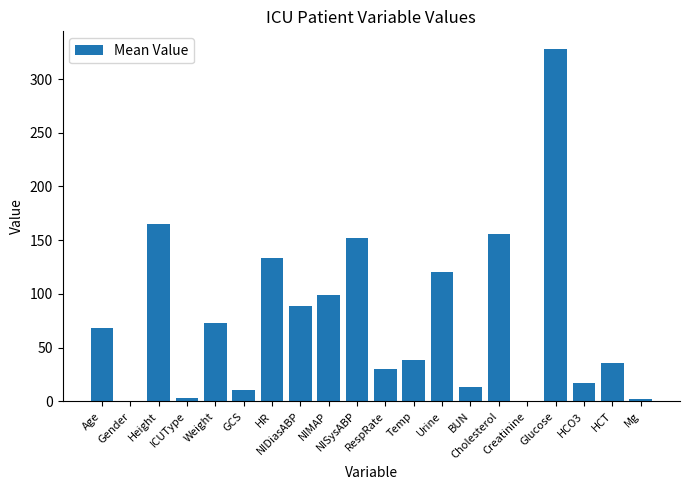

Are the bars grouped side by side (vs. stacked)?

No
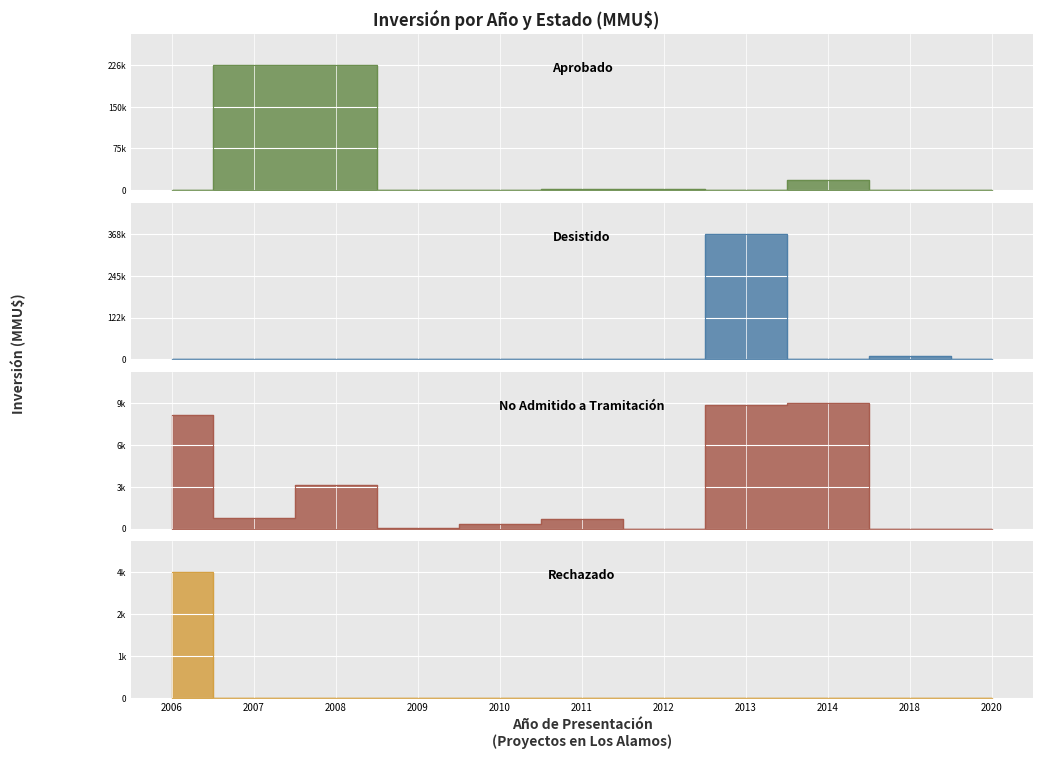

Which category has the lowest value across all series?

2009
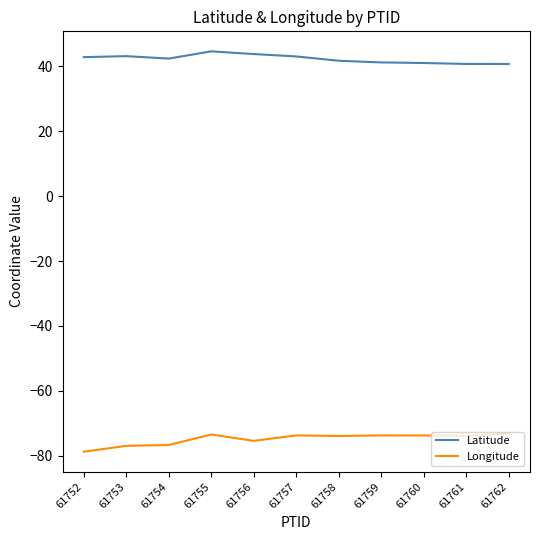

The value of Latitude at 61761 is 23.3. True or false?

False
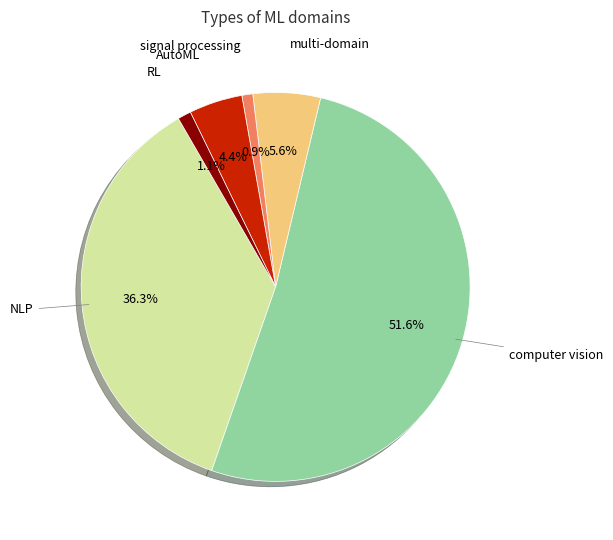

Is there any slice that represents more than half of the pie?

Yes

## [About this exercise]
Starting at the line that has "The value of" and going through the end of the entries, write those lines out again with "slice" swapped for "wedge" and nothing else changed. Leave the pictures out.

## [Answer to the exercise]
The value of Latitude at 61761 is 23.3. True or false?

False

Is there any wedge that represents more than half of the pie?

Yes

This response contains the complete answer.